## ОБЯЗАТЕЛЬНОЕ ЗАДАНИЕ 1:
Какое расстояние между Петербургом и Самарой указано в тексте о провинциальном театре?
## ОБЯЗАТЕЛЬНОЕ ЗАДАНИЕ 2:
Напишите продолжение текста о провинциальном театре, начав сразу после его последнего предложения.

## ПРЕДОСТАВЛЕННЫЙ ОТРЫВОК:
──────────────────────────────
Если говорить о будущем провинциального театра, то уже должны дожить свое затертые сюжеты популярных спектаклей, вместо них придут независимые проекты, которые тоже будут отличаться высокой степенью развлекательности, только в новых формах.

А децентрализация пока только на словах. Хотя между Петербургом и Самарой полторы тысячи километров и 15 лет разницы в развитии театральной сферы, я все равно считаю, что само по себе все классно сформируется как нужно, дайте только воздуху и времени местным художникам и зрителям: пусть местный метрополитен не обращается от испуга сразу в полицию, а попробует выйти на связь. Человеческий диалог нужен. Да и не может же следующее поколение вырасти таким же неискушенным, как и прошлое, продолжить выгуливать наряды, социализироваться в местном театре под Ladies Night и «Боинг-Боинг». Не верю. Подрастут, поймут что в офлайне тоже бывает интересно, и появится спрос.
──────────────────────────────
## ЗАПИСИ НАБОРА ДАННЫХ:
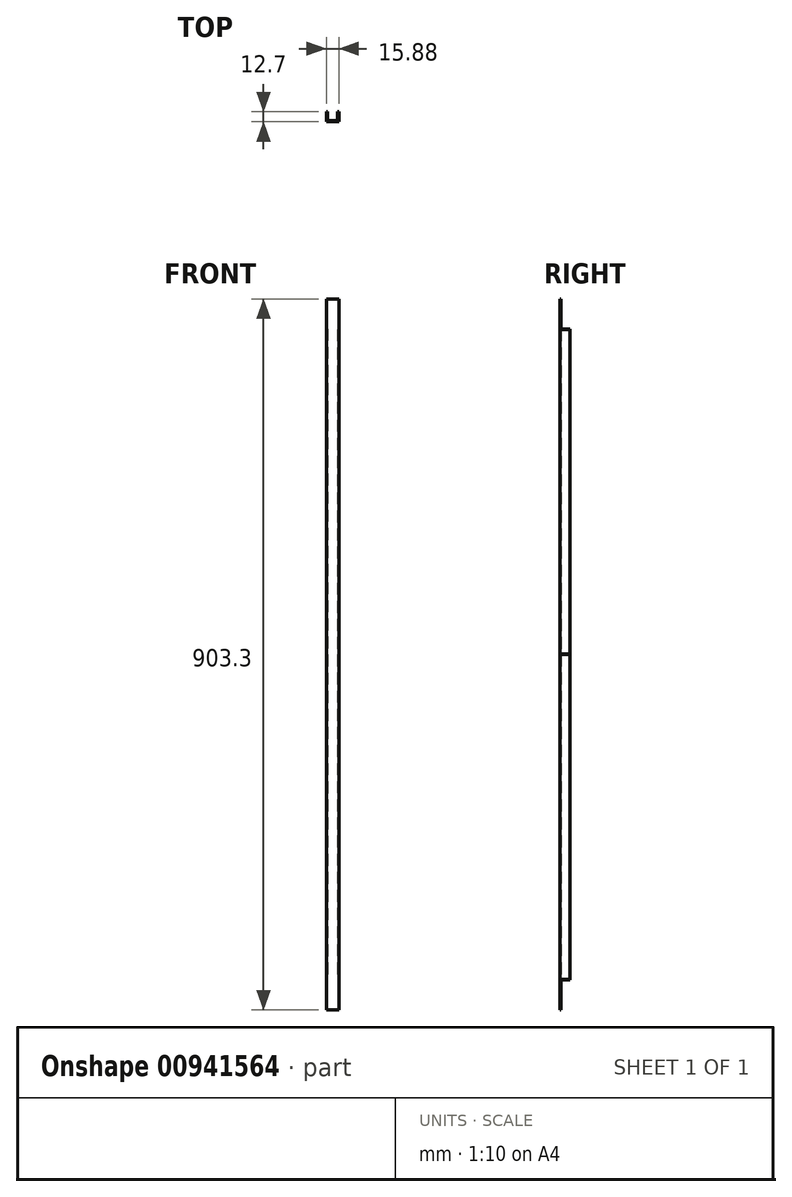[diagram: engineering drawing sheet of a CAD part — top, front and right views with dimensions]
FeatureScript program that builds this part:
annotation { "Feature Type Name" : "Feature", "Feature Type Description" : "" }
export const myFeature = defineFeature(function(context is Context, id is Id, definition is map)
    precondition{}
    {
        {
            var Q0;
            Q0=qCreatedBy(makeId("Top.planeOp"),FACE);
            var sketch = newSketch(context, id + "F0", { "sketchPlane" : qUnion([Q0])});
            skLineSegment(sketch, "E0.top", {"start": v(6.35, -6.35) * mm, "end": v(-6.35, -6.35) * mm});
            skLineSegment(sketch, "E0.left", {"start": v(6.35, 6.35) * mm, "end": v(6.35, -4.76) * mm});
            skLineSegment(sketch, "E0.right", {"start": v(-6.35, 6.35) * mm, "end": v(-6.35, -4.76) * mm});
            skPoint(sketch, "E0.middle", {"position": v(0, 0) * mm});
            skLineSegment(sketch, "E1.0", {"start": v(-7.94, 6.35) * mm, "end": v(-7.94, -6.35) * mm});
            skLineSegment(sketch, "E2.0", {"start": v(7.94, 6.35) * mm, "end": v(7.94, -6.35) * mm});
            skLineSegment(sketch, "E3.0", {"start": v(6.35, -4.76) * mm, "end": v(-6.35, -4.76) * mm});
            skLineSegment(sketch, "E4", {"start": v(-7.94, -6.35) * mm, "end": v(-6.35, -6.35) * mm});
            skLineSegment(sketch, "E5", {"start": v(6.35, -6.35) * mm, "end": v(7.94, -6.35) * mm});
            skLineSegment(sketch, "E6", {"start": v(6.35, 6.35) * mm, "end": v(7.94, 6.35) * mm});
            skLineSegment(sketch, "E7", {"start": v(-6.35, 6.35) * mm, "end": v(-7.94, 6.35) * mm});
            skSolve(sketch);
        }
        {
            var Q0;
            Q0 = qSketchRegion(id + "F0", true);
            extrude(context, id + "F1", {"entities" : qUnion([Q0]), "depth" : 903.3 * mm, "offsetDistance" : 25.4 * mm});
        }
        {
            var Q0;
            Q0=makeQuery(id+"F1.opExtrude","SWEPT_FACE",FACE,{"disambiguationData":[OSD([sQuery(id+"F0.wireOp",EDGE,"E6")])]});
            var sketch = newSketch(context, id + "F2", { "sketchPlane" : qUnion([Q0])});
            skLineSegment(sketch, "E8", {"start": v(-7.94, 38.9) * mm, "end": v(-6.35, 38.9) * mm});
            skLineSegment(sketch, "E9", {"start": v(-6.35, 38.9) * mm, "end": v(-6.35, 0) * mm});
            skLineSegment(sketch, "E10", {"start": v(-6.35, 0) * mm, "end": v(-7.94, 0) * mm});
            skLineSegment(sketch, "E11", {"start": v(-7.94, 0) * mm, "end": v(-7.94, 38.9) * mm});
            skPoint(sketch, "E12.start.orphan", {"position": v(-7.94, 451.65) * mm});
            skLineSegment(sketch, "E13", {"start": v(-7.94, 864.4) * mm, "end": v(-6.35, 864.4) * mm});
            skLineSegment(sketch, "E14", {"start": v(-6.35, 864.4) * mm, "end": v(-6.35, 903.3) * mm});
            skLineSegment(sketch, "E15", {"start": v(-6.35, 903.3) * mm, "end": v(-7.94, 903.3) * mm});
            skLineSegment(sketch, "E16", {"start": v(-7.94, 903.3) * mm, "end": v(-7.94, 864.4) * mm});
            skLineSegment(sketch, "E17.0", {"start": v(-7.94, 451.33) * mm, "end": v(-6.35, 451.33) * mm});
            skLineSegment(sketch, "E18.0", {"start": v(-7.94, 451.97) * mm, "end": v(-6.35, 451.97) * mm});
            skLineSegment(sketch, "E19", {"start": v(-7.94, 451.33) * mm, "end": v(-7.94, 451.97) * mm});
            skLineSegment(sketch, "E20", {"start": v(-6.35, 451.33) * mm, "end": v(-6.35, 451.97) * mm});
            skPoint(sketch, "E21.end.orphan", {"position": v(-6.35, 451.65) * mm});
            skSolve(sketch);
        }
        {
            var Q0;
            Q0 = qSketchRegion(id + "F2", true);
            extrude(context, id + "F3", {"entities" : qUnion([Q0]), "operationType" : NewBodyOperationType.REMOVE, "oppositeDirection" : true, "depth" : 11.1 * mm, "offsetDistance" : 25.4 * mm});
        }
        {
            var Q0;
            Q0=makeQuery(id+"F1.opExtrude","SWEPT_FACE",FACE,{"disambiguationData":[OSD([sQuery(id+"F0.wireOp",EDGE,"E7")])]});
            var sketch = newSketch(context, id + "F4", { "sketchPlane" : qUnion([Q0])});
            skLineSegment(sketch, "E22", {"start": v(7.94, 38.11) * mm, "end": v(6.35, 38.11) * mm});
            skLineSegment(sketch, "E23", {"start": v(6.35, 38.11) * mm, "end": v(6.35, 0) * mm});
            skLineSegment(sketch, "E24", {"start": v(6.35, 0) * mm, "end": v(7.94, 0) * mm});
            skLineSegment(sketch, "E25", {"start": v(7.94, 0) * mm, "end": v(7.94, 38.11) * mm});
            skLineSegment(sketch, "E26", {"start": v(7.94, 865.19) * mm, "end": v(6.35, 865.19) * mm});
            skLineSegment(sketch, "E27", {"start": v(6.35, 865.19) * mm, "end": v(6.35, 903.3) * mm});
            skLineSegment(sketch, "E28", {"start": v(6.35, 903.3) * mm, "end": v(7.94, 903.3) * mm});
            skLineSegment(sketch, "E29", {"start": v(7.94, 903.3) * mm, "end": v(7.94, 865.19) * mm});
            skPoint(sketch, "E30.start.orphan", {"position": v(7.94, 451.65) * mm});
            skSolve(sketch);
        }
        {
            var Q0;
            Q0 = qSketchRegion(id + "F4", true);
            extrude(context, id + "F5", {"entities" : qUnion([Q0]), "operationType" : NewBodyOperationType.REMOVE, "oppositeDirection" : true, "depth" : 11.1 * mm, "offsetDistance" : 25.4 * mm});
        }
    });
──────────────────────────────
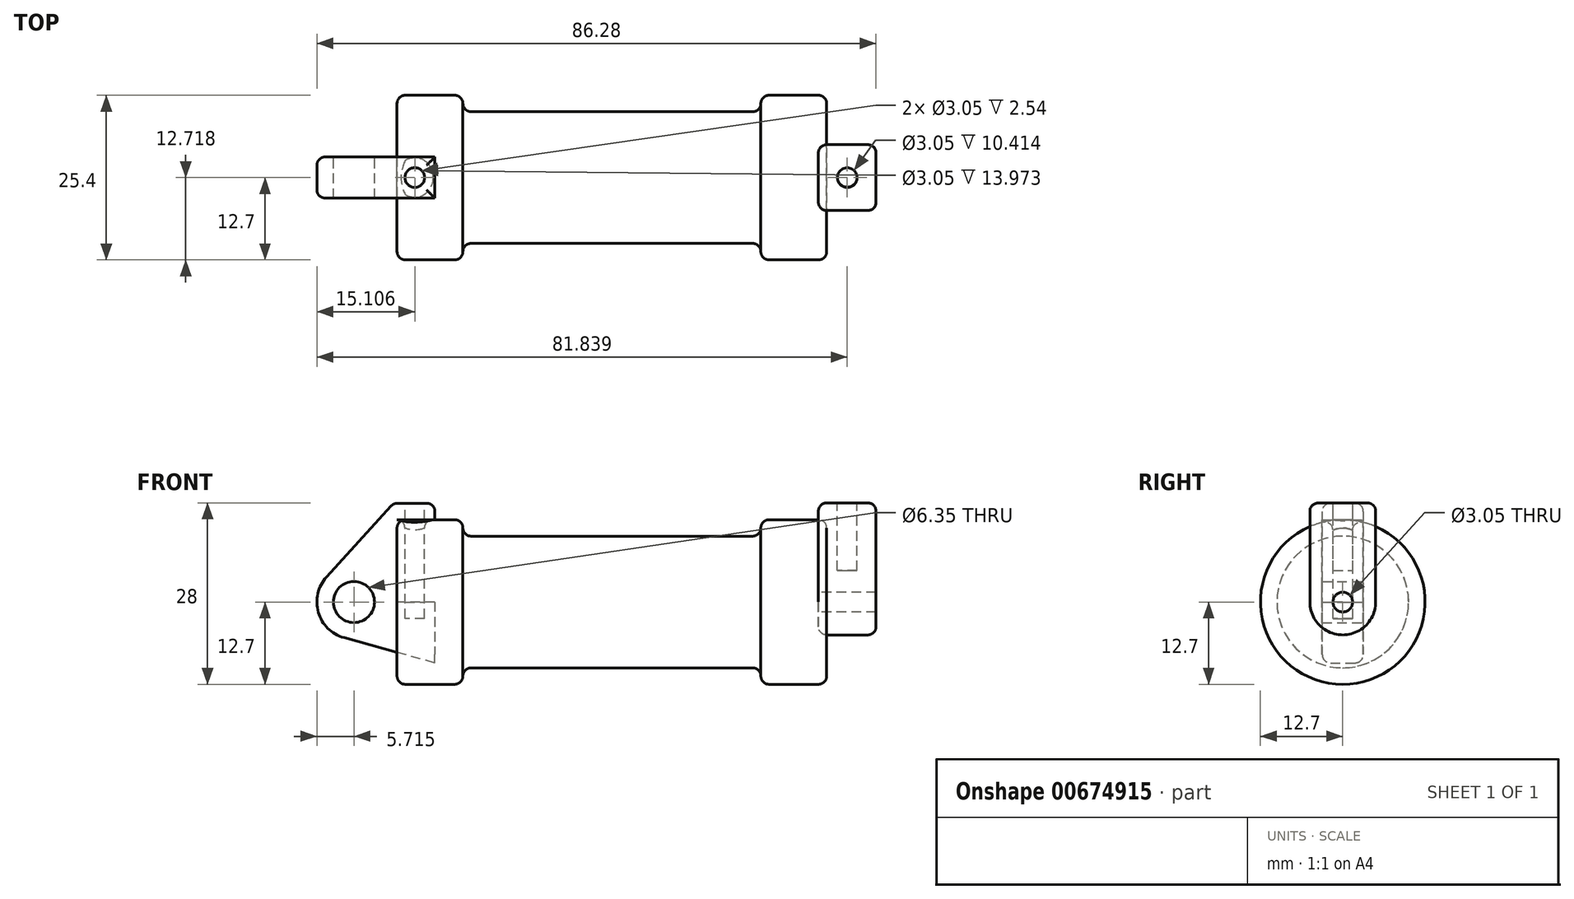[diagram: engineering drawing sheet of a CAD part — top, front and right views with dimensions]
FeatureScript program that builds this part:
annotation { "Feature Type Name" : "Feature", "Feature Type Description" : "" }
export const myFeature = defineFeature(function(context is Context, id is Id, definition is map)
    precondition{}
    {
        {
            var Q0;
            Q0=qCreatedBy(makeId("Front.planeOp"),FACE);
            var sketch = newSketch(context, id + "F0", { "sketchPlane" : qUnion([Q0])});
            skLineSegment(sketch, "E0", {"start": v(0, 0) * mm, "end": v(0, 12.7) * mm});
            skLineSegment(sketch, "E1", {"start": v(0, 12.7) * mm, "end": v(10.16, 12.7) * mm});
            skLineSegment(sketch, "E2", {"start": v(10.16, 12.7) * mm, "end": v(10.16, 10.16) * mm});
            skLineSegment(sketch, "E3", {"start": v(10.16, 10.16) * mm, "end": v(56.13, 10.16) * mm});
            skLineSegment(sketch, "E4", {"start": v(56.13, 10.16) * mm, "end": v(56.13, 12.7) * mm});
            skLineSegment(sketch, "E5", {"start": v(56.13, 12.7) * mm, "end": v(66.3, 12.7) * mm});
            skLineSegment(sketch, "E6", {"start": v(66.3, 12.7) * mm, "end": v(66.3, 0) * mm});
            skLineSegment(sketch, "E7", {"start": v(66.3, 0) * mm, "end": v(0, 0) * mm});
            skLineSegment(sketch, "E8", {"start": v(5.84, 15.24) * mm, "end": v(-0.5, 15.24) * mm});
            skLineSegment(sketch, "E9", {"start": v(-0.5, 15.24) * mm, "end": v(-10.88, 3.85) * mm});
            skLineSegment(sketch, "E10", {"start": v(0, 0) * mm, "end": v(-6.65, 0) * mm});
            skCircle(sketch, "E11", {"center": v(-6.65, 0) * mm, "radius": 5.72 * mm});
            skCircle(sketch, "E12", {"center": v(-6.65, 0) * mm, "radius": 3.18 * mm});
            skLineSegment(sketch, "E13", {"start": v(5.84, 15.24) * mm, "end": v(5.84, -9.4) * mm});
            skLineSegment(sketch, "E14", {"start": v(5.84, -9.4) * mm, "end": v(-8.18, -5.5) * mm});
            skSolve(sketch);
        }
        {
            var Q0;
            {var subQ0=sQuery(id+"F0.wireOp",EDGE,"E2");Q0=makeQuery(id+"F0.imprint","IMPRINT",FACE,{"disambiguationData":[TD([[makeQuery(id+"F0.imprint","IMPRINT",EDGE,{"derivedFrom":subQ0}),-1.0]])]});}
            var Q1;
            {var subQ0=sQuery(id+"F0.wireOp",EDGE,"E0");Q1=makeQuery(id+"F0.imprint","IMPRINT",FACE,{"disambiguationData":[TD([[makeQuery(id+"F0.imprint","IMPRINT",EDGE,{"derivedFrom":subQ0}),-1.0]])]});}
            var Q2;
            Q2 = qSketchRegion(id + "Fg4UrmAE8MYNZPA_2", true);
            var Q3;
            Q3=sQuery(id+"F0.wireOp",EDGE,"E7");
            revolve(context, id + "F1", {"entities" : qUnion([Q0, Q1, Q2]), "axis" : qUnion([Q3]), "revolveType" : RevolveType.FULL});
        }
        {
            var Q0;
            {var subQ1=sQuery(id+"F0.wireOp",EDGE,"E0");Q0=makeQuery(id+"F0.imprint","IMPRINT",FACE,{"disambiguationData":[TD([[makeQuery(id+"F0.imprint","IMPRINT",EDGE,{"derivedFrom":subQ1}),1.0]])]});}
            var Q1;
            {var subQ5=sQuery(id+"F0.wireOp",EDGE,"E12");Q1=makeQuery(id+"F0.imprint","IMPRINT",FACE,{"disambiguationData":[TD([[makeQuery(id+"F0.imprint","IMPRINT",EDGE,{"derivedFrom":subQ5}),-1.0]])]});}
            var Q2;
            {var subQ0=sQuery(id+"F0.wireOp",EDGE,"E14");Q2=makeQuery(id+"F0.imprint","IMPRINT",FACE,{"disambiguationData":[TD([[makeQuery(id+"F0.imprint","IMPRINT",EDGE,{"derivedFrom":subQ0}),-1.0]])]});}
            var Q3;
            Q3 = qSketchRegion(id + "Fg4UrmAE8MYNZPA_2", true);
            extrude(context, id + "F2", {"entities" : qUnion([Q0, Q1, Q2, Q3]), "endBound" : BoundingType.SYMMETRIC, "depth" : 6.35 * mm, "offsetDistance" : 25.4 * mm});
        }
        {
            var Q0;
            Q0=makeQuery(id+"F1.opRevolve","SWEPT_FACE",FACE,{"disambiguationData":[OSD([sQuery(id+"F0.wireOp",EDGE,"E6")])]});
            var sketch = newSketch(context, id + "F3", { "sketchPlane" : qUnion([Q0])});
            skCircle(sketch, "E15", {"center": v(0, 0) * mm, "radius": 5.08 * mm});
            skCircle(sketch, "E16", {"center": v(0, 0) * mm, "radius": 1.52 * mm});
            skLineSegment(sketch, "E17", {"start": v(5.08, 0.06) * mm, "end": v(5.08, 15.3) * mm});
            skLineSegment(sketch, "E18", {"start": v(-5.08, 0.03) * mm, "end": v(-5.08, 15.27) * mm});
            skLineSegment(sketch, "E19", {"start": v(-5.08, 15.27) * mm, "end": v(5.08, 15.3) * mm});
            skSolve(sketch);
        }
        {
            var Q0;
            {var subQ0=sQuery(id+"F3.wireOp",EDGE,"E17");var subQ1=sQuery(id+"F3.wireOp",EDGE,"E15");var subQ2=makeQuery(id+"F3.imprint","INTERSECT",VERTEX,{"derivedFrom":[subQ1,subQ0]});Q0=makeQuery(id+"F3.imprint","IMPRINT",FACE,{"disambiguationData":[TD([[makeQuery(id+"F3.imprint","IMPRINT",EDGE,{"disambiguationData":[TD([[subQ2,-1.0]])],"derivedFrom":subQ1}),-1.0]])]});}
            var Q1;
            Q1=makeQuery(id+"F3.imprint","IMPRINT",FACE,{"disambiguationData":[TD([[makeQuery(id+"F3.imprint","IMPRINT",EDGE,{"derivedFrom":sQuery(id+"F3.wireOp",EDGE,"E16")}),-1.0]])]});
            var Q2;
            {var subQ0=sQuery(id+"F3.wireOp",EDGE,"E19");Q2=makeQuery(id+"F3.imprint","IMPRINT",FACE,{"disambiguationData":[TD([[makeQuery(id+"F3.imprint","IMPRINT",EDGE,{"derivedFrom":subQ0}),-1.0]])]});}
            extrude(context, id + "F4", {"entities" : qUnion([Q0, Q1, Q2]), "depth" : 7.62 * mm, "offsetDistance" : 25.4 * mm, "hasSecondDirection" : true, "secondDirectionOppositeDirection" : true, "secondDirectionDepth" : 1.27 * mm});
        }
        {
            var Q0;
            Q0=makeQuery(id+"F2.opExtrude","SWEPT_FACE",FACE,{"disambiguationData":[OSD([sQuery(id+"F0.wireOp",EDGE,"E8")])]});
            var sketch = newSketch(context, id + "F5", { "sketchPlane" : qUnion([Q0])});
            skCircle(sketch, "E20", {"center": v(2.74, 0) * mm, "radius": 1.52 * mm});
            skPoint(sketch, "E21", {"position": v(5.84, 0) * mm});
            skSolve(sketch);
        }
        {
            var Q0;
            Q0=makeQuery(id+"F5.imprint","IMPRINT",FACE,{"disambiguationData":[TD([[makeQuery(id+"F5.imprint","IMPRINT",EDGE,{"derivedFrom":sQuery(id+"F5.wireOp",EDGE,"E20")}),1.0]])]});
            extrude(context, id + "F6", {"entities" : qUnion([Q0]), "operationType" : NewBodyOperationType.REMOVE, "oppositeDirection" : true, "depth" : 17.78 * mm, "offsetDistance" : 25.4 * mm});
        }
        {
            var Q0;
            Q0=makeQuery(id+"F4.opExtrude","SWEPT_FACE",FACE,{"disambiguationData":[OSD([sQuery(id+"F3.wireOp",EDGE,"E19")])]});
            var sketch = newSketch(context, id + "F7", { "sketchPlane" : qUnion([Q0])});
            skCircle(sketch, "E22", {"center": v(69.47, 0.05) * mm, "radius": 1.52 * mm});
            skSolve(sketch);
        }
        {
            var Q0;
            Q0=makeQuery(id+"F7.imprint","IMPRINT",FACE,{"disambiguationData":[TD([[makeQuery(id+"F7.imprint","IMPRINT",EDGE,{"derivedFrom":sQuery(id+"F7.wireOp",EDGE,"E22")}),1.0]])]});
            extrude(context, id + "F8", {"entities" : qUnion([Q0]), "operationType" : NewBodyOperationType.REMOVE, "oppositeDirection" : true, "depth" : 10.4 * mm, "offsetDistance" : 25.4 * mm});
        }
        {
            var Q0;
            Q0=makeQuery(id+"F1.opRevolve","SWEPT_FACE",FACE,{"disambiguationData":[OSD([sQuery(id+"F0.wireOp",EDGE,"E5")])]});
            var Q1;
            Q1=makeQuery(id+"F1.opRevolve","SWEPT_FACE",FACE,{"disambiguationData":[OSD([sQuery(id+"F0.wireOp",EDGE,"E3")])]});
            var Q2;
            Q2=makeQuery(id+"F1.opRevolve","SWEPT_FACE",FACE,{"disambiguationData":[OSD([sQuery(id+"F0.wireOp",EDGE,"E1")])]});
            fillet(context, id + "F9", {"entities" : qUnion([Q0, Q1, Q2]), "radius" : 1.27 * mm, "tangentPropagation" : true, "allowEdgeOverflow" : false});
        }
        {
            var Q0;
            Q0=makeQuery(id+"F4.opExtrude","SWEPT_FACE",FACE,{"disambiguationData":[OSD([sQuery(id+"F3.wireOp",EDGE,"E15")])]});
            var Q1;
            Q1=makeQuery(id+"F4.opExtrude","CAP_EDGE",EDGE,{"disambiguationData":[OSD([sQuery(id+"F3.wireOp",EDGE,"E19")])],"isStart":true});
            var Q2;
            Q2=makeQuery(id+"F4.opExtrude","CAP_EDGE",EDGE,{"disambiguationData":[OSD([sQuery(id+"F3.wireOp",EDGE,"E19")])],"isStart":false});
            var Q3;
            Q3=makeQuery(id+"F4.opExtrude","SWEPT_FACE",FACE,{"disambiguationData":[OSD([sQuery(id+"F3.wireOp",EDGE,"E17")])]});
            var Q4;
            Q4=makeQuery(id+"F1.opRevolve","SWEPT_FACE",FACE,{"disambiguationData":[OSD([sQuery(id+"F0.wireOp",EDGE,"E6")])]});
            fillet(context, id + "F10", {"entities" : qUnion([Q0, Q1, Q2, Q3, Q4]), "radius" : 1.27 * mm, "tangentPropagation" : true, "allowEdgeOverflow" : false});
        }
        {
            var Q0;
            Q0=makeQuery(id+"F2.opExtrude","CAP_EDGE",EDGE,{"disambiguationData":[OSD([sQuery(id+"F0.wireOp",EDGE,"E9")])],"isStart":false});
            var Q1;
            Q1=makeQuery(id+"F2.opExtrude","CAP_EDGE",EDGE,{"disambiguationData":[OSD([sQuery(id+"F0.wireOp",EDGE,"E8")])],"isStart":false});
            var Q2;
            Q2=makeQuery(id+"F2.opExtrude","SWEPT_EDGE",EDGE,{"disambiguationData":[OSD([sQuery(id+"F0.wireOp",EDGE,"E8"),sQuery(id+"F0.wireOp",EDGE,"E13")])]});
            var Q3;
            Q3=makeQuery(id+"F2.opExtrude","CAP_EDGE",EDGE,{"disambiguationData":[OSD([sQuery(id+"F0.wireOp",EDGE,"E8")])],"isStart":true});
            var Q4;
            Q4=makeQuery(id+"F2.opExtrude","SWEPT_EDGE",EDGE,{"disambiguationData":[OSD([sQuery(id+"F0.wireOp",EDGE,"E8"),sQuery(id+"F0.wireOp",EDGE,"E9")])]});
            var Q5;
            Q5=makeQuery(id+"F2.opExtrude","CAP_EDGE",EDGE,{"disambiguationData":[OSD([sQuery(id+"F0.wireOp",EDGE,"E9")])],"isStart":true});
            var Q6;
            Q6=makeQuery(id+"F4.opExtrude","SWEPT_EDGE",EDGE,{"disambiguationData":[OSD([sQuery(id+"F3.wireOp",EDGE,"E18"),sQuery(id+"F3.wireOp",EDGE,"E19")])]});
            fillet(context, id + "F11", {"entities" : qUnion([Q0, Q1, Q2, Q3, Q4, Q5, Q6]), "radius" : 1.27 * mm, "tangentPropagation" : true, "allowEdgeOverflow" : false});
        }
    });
──────────────────────────────
## ОТВЕТ НА ЗАДАНИЕ 1:
Полторы тысячи километров.

## ОТВЕТ НА ЗАДАНИЕ 2:
Не думаю, что Самарский театр драмы когда-то решится на спектакль без актеров и декораций, поэтому только новые формы и малая инициатива с низов нас всех спасет, а лидеры мнений в интернете поддержат. Нечего ждать подачек, пора брать все в свои руки. Еще есть надежда на то, что у ответственных за назначения худруков хватит смелости отправить в каждый провинциальный театр по еще одному Курентзису. И заживем.

Юлия Вологжанина

В городе три крупных театра: Тюменский драматический, молодежный театр «Ангажемент» и Театр кукол; в прошлом году открыли театральный центр «Космос» — это площадка для молодежных театров Тюмени, которых около двадцати. «Космос» устроен по типу столичного Центра имени Мейерхольда, имеет систему резидентов, показывает независимые проекты.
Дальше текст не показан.